Tout citoyen peut proposer, mais contrairement à ce qui est sous-entendu, un Maire, même s’il est Maire de Paris, n’a pas de pouvoir de décision. Ne serait-ce parce que Paris est la capitale, que Paris est au milieu de l’Ile-de-France et que de décider pour tous les Franciliens au bénéfice des seuls habitants de l’intérieur du boulevard périphérique, c’est certes un raisonnement assez fréquent pour la mairie de Paris, mais ce n’est pas forcément ni juridiquement ni politiquement tenable. Parce que les Franciliens vont finir par se fâcher. Eux, ils ont le droit d’aller au boulot par le RER, c’est-à-dire que l’on prétend qu’il n’y a pas de contaminations dans les transports en commun, ce qui est contraire à la démonstration faites partout ailleurs – les Chinois ont d’ailleurs comme raisonnement qu’il faut couper les transports en commun complètement dès qu’il y a des cas quelque part -, et ne serait-ce que de ce point de vue là il faut revenir à des mesures de distanciation sociale qui soient efficaces. Il y a des pays qui n’ont pas fait de confinement et qui ont une distanciation sociale qui consiste à supprimer les transports, à interdire le passage d’une zone à l’autre… à empêcher toutes les réunions sauf si les participants en sont testés préalablement systématiquement. Donc, il n’est pas très raisonnable de proposer le confinement comme, j’allais dire, un geste sacré sans avoir une politique de distanciation qui soit logique et sans qu’elle soit articulée avec les autres mesures de contrôle et d’éradication de l’épidémie. Qui plus est dans une période où nous n’avons pas du tout les moyens, en l’état des choses en France, d’isoler les sujets qui seraient dépistés si par hasard on dépistait en grande quantité.

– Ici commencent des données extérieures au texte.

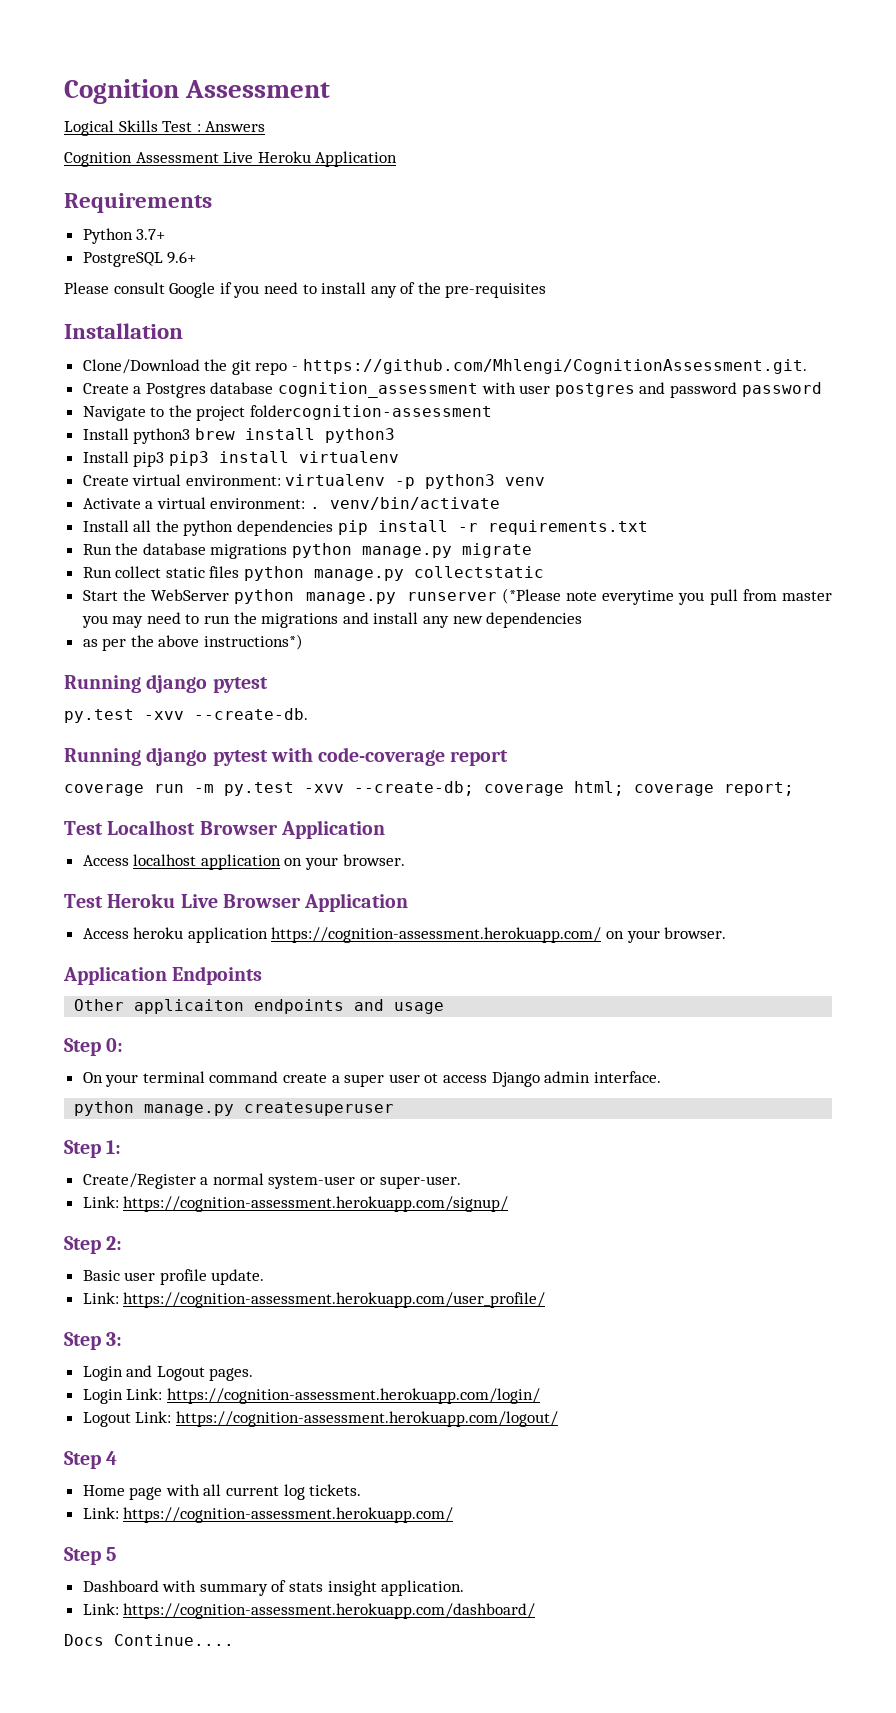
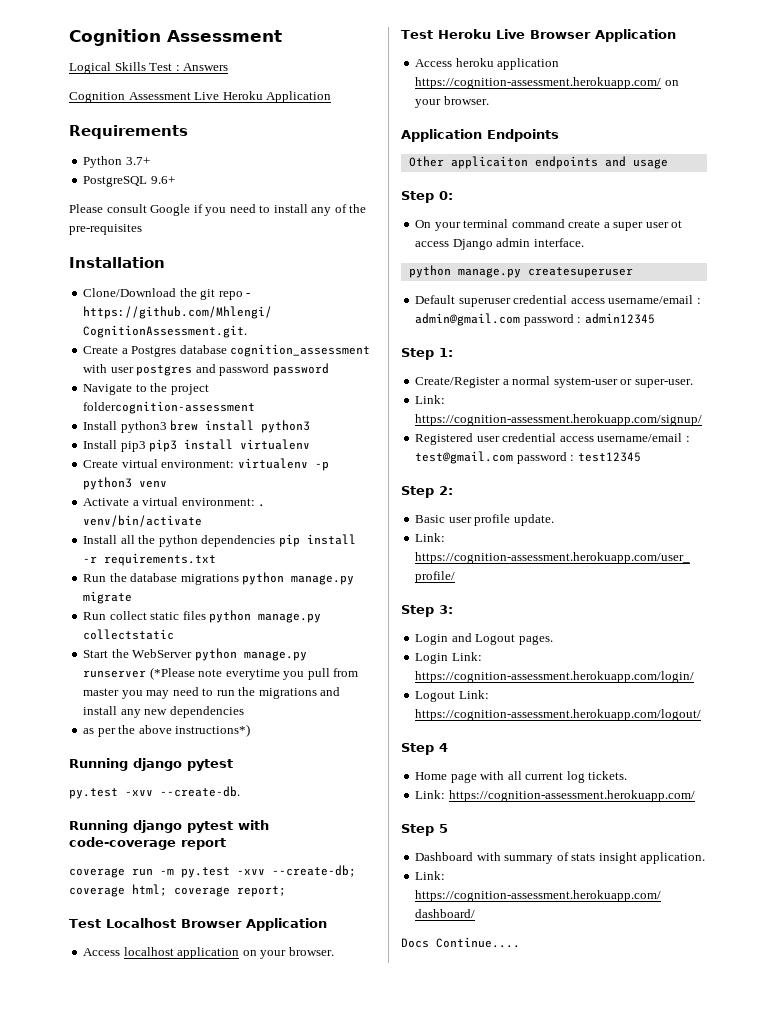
(395, 1109) none -> [415,295,701,307] [415,313,655,326] // Default superuser credential access username/email : admin@gmail.com password : admin12345
(509, 1204) none -> [415,433,690,445] [415,451,641,464] // Registered user credential access username/email : test@gmail.com password : test12345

Je vous rappelle que les Anglais ont fait un test en vraie grandeur à Liverpool et ont renoncé au testing en pleine épidémie, que les Slovaques ont fait un test national, comme une élection deux week-ends de suite, avec un résultat extrêmement médiocre parce qu’une fois que l’on a dépisté beaucoup de monde lors d’un pic, on ne sait pas quoi en faire.